Il divieto assoluto sui botti e le deroghe
Un capitolo particolare dell'ordinanza riguarda poi il divieto assoluto, in vigore dalle 18 del 31 dicembre alle 6 del primo gennaio, di esplodere, detenere o utilizzare botti, petardi, razzi e artifici pirotecnici di qualsiasi genere. La misura, che esclude dal divieto esclusivamente gli spettacoli pirotecnici autorizzati espressamente dall'amministrazione comunale, risponde a precise esigenze di ordine pubblico e sicurezza, puntando a prevenire quei gravi incidenti che, purtroppo, caratterizzano con troppa frequenza le cronache di fine anno. Si tratta di una limitazione che, se da un lato impedisce l'uso privato di materiale esplodente, dall'altro non intacca lo svolgimento dei festeggiamenti ufficiali e organizzati.
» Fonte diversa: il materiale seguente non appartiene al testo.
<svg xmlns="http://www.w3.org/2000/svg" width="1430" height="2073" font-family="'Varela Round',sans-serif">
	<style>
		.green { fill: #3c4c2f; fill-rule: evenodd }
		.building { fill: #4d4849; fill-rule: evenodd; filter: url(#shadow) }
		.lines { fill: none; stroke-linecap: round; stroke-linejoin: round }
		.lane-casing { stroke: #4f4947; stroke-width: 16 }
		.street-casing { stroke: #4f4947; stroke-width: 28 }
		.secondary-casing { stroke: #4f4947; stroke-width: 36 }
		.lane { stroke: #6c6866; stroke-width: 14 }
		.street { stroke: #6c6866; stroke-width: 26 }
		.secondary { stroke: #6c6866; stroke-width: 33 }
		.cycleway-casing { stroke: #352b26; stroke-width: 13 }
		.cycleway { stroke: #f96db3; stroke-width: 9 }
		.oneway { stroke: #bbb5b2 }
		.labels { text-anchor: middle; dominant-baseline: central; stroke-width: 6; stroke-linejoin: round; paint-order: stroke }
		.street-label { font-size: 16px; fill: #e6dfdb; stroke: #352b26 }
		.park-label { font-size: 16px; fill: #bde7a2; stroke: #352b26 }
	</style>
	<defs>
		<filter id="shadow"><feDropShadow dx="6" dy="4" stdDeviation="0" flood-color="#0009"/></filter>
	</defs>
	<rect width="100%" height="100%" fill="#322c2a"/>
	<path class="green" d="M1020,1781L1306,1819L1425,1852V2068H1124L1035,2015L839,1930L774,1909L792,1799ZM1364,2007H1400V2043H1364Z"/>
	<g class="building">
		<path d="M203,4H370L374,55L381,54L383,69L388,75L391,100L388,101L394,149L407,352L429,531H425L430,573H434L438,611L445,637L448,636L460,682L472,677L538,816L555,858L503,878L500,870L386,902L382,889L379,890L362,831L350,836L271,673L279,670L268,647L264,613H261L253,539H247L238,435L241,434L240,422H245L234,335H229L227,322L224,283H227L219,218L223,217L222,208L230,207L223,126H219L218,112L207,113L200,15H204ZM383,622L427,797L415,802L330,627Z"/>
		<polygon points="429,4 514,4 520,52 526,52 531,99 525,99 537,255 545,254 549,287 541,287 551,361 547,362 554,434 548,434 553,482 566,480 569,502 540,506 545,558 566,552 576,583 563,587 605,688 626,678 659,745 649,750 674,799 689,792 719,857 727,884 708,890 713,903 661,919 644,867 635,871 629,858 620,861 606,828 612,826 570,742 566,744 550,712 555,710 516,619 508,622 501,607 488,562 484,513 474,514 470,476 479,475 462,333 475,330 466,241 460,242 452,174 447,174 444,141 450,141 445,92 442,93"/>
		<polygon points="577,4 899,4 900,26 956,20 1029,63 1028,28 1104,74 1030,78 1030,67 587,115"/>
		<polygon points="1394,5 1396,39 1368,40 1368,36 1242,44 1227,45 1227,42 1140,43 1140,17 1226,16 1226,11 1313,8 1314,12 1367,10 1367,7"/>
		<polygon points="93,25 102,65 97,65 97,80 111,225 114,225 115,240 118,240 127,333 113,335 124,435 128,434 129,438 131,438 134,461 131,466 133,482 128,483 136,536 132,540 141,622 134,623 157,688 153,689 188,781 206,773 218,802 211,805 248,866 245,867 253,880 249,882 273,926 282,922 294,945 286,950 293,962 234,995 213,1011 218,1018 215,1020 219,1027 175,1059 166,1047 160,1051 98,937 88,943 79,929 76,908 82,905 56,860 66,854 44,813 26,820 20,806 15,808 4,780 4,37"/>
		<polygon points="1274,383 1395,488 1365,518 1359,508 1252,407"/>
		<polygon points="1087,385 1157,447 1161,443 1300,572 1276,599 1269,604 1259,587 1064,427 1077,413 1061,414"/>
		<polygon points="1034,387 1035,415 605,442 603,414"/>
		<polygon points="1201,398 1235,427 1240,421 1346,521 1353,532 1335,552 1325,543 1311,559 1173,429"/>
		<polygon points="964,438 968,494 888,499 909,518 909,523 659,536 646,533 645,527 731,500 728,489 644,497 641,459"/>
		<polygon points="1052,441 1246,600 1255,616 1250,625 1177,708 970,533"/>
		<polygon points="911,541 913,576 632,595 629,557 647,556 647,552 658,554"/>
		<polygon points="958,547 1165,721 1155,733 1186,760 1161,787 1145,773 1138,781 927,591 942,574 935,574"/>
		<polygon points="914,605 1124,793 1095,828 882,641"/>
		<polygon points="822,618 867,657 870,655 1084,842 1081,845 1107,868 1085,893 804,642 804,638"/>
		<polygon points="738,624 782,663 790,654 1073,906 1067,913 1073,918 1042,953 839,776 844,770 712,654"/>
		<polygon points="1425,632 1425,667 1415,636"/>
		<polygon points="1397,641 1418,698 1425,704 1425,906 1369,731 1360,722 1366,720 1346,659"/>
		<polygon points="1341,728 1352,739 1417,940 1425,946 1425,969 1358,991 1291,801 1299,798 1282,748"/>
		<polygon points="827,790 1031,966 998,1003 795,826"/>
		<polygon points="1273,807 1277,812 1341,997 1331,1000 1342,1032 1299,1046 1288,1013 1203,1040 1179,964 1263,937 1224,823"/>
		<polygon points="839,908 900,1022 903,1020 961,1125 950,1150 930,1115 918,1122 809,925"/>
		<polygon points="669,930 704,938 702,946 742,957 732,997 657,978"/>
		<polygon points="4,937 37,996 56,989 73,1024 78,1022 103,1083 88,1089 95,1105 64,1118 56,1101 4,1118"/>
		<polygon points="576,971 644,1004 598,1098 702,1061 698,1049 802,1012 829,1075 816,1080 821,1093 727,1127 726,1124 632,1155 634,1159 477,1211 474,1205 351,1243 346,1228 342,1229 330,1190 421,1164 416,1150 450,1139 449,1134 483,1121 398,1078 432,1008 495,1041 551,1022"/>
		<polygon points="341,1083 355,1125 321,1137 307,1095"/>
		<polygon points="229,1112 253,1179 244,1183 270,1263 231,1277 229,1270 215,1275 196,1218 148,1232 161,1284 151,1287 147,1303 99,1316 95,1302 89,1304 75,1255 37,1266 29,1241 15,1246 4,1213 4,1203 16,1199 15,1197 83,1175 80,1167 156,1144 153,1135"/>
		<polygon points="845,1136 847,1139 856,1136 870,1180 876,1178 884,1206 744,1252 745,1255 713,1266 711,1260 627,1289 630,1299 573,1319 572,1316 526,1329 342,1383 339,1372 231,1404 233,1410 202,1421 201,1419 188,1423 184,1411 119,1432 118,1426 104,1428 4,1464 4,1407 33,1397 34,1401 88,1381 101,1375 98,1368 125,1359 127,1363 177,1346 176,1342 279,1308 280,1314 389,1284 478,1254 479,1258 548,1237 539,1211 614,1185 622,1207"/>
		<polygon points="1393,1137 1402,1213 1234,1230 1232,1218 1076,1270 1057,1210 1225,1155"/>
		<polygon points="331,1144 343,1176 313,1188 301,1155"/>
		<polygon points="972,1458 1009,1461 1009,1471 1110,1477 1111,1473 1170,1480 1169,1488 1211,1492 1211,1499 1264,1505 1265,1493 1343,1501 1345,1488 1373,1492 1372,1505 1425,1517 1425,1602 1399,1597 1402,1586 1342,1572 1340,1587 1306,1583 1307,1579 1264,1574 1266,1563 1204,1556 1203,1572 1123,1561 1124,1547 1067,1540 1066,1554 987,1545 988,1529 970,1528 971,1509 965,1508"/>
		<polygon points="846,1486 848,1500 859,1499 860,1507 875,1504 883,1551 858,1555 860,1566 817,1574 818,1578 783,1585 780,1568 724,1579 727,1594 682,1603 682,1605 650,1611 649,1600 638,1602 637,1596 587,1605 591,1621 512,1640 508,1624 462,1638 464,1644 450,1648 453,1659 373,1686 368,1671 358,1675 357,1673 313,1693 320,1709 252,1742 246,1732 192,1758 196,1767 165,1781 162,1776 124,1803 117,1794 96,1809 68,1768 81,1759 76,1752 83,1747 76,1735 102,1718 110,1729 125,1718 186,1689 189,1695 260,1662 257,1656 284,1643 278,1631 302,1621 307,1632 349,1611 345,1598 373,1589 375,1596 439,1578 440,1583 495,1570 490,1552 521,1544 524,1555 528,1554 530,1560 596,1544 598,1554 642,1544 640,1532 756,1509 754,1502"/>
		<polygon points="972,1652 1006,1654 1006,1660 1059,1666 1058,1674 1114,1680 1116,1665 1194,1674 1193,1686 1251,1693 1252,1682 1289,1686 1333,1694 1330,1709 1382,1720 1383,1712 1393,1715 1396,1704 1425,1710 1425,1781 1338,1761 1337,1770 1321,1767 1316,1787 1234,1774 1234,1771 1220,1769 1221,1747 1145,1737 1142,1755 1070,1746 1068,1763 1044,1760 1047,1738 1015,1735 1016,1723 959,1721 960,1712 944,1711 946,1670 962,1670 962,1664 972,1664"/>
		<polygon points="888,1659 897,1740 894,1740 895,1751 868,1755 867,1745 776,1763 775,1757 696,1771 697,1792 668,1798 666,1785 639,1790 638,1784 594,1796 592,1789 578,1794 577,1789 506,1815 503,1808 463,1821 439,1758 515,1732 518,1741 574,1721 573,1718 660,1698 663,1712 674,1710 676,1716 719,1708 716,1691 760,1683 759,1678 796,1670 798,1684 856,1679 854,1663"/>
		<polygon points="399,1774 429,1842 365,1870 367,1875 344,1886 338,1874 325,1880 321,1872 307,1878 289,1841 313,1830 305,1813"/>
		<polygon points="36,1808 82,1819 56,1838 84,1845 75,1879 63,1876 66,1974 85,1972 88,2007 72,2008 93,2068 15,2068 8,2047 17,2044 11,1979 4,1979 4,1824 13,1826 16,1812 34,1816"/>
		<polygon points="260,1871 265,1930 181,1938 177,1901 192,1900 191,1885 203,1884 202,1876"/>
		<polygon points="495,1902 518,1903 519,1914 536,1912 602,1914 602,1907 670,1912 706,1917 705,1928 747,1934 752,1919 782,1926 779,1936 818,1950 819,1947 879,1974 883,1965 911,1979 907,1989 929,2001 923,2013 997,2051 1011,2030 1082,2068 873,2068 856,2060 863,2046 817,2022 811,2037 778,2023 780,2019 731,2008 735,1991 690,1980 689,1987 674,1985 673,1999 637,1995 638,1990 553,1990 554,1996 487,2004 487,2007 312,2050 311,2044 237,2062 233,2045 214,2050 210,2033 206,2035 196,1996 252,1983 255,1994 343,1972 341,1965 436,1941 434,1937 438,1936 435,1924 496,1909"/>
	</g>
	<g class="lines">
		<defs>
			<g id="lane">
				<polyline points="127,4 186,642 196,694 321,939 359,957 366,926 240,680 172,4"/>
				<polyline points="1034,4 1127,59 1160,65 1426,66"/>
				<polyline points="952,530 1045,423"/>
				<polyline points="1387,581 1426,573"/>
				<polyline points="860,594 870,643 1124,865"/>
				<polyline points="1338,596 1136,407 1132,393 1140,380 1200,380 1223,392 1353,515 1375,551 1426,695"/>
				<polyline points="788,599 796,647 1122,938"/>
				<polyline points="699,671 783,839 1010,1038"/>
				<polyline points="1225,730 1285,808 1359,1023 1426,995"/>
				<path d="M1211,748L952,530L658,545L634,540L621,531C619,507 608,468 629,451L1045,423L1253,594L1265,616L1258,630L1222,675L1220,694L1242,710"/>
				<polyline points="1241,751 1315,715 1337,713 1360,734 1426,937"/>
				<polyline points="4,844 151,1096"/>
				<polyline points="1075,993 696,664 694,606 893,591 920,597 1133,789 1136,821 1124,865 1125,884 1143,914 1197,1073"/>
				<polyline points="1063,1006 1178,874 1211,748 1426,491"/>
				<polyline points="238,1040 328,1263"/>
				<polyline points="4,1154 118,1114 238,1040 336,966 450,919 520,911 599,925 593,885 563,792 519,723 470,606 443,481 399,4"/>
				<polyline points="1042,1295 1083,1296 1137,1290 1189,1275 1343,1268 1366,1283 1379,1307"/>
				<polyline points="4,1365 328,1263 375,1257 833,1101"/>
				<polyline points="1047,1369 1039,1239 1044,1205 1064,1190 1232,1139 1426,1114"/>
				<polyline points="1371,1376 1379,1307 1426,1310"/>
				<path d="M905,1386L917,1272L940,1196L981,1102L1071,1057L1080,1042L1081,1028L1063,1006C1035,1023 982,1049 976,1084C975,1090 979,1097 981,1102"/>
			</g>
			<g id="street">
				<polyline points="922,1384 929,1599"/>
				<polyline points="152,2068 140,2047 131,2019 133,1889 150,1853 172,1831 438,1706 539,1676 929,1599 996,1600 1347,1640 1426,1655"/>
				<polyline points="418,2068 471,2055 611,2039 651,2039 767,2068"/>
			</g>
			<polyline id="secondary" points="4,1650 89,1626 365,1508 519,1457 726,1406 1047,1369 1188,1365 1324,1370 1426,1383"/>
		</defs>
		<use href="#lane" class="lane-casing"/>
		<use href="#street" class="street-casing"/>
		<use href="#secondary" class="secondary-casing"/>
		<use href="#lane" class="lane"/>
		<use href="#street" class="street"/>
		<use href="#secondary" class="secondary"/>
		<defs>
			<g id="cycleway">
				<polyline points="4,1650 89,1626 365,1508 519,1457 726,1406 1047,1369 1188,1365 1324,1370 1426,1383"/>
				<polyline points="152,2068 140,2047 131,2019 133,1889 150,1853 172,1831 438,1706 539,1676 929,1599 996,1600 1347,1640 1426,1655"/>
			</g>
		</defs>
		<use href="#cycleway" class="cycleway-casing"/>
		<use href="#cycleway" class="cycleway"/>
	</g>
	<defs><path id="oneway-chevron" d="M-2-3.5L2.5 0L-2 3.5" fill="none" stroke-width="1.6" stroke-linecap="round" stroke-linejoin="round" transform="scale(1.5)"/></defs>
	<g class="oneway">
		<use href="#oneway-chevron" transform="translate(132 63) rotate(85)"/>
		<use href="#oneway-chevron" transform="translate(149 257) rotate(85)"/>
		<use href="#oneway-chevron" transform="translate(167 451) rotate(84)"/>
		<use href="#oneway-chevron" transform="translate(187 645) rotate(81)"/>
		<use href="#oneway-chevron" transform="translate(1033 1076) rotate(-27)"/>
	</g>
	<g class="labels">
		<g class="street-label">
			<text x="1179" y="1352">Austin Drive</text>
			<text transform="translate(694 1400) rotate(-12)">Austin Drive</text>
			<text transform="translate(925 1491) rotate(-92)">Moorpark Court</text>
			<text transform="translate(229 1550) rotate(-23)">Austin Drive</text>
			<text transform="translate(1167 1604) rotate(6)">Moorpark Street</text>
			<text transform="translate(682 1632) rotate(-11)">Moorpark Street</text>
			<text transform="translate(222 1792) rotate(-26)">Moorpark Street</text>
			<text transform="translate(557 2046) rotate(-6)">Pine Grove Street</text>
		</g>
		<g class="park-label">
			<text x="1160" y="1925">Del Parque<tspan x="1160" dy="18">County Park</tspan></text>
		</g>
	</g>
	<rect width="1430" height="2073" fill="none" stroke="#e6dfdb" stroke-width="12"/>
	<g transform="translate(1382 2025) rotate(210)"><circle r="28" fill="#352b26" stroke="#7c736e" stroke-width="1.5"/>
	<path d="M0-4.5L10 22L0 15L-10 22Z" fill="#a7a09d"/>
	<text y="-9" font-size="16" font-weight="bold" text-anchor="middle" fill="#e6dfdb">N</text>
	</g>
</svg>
L'organizzazione di un evento atteso
La scelta di puntare su un nome di richiamo nazionale come quello di Noemi delinea una strategia precisa per il capoluogo, che mira ad offrire un'alternativa di qualità e accessibile a tutti per il veglione di fine anno. L'organizzazione dell'evento, che si articola in più momenti musicali per coprire l'intero arco della serata, richiede uno sforzo coordinato tra diversi soggetti, dagli artisti ai tecnici, dalle forze dell'ordine ai servizi di pulizia. L'obiettivo dichiarato è quello di coniugare intrattenimento e sicurezza, permettendo ai cittadini e ai visitatori di vivere un'esperienza piacevole e protetta, mentre la città, con le sue luci e la sua storia, fa da suggestivo fondale ai festeggiamenti per l'arrivo del nuovo anno.